As you do these trades you want to become a student of yourself, watching how you feel before, during, and after each trade. Write down your thought process for each trade, even if it is only: “felt good.” Try to bring as much of your focus to this endeavor as you can. I can’t tell you what kinds of emotions that may come up; some may encounter mild resistance, while others may have massive torrents of emotion. The goal is to feel each emotion, and to bring your focus into that emotion and feel how it affects you trading. By going through 50 of these, you will hopefully bring some light into these emotions and remove some of the energy that they possessed. This entire process is pretty much a trader choosing to pay for emotional work. It can be fruitful, or give nothing; it all depends on how much you put yourself into the exercise. There are many other exercises that can be done that will break down emotional walls, this isn’t the only one, but it’s a good one for the market. I will touch on other methods in other articles for those not inclined to spend the tuition of this exercise.
The reason you want to move down in timeframe is because the faster the timeframe, the faster the decision making process. If you listen to floor traders and scalpers, they will always talk about their hunches and feelings. They do this because they do not have time to do any kind of quantitative analysis while they trade. They have to make split second decisions on whether to get in or out, and any emotions that get in the way usually spell disaster. By forcing yourself to make decisions faster, you increase the chance emotions will interfere because you are asking your intuition to make your decisions for you without outside aid. If you have long periods of time to make a decision, you can do all kinds of historical back testing and analysis that will give you guidelines on how to trade. Without these guidelines, you are forced to deal with your intuition, and if this decision is outside of your rule boundaries, you can be sure your emotions will have a big say.
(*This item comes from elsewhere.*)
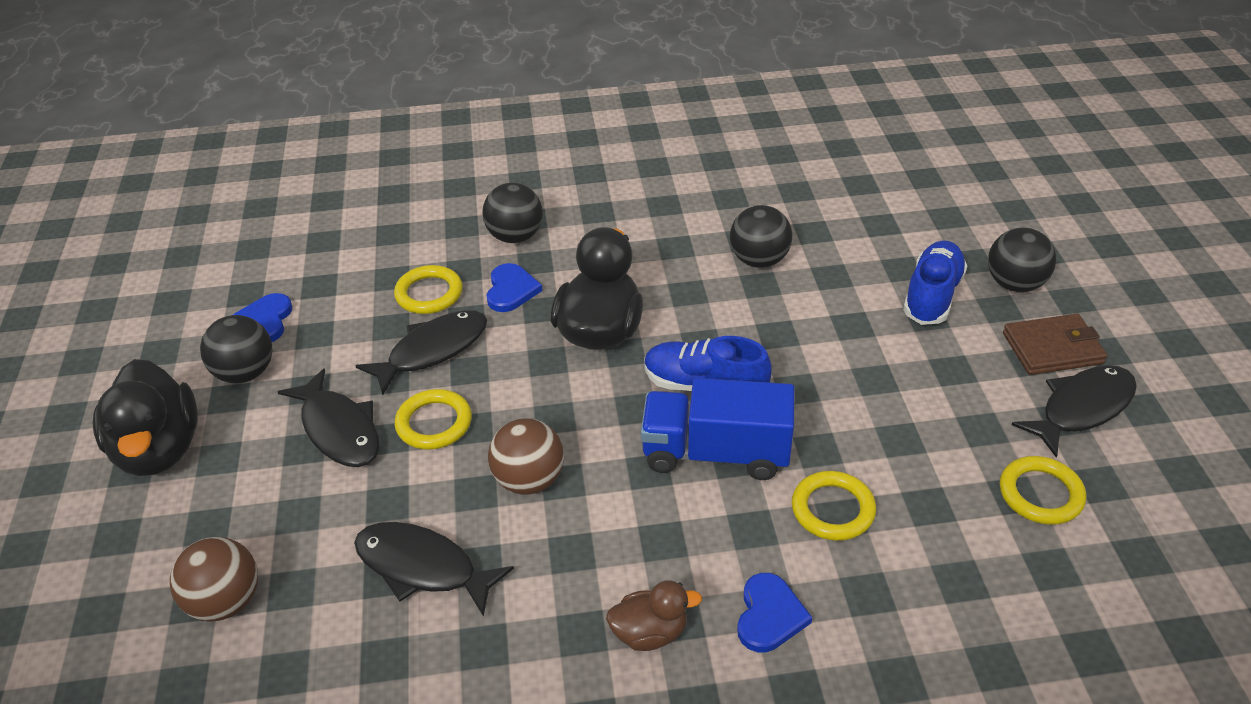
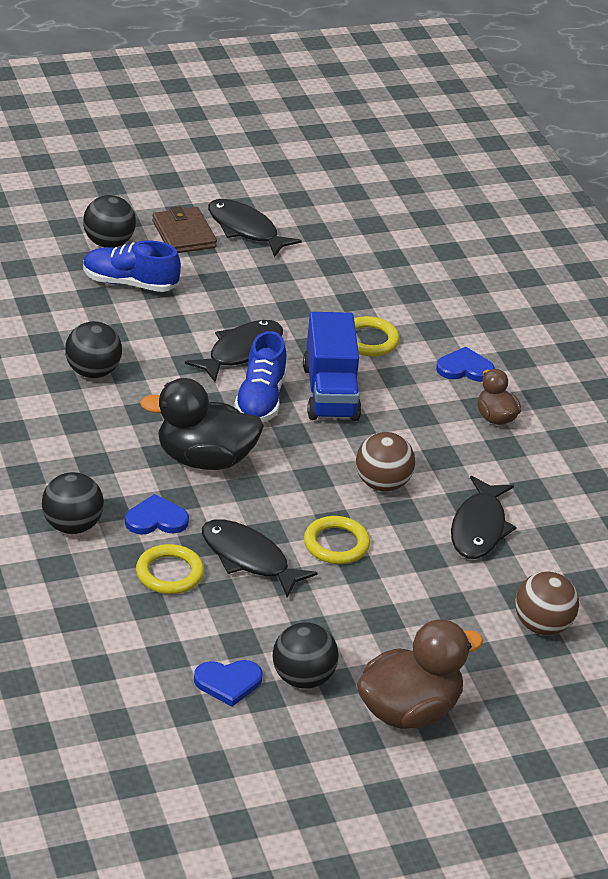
camera: 105 degrees left, 5 degrees down
(159, 449) = (409, 711): black duck -> brown duck
(339, 429) = (357, 600): black fish -> black fish (241, 351)
(1040, 494) = (331, 255): yellow ring -> none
One of the best ways I have found of staying focused is to trade 5 minute charts using only my hunches, and either a call or a put contract. I limit my losses to around $50, and trade only the main index ETFs (SPY, QQQQ, DIA, and IWM). By throwing your intuition and emotions on the line, you can shell shock yourself out of your old routine, and expand your edge. If I really want to gain my focus, I do the same but use E-mini Futures. Those can really get away from you though, because of the leverage, and that is definitely not recommended. After these trades, when you go back to your old timeframe, it should feel a bit like slow motion. You will see more opportunities because your intuition has expanded itself, and overtime, you will find yourself becoming a better trader.
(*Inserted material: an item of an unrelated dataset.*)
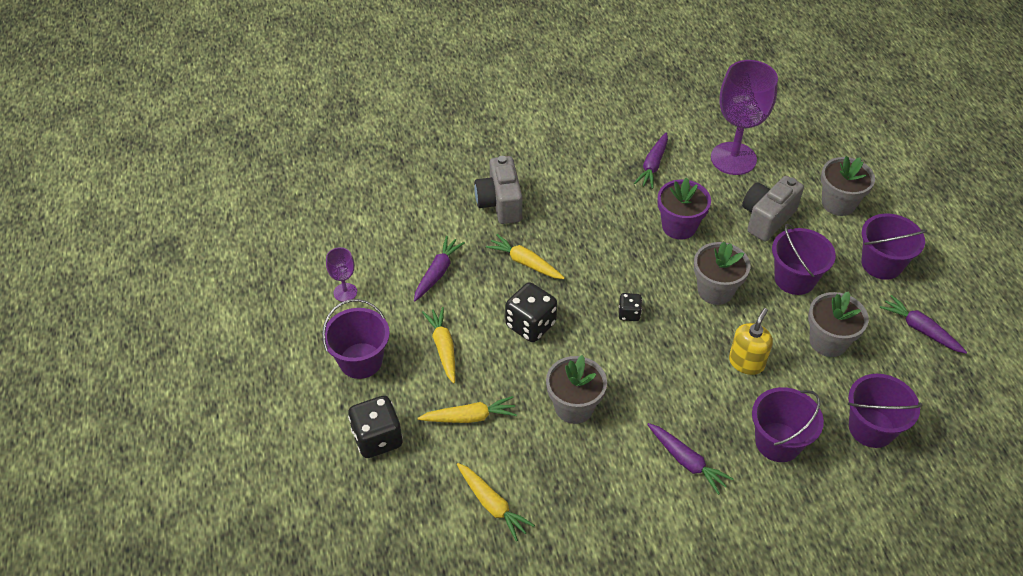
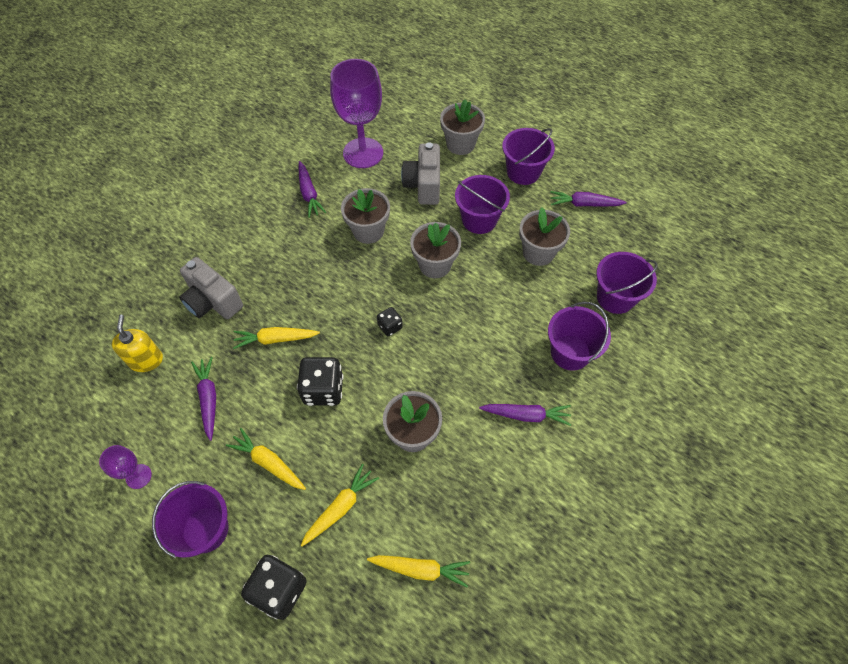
camera: 40 degrees left, 10 degrees up
(679, 226) = (368, 231): purple flower pot -> grey flower pot
(746, 362) = (501, 306): yellow soap dispenser -> yellow soap dispenser (146, 360)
The main focus of this article is to get traders to experience and let go of their emotions, and to increase the amount of intuition in their trading. To most, this sounds almost heretical because of the focus on rules you read about everywhere. I am here to tell you though that the best of the best don’t use as much structure as many think. They have cleared their creative field of excess emotional baggage, and are able to tap into their experience and intuition directly. Over the coming decades, more and more traders will become purely discretional and their results will be fantastic and effortless, I hope to see you as one of those leading the pack.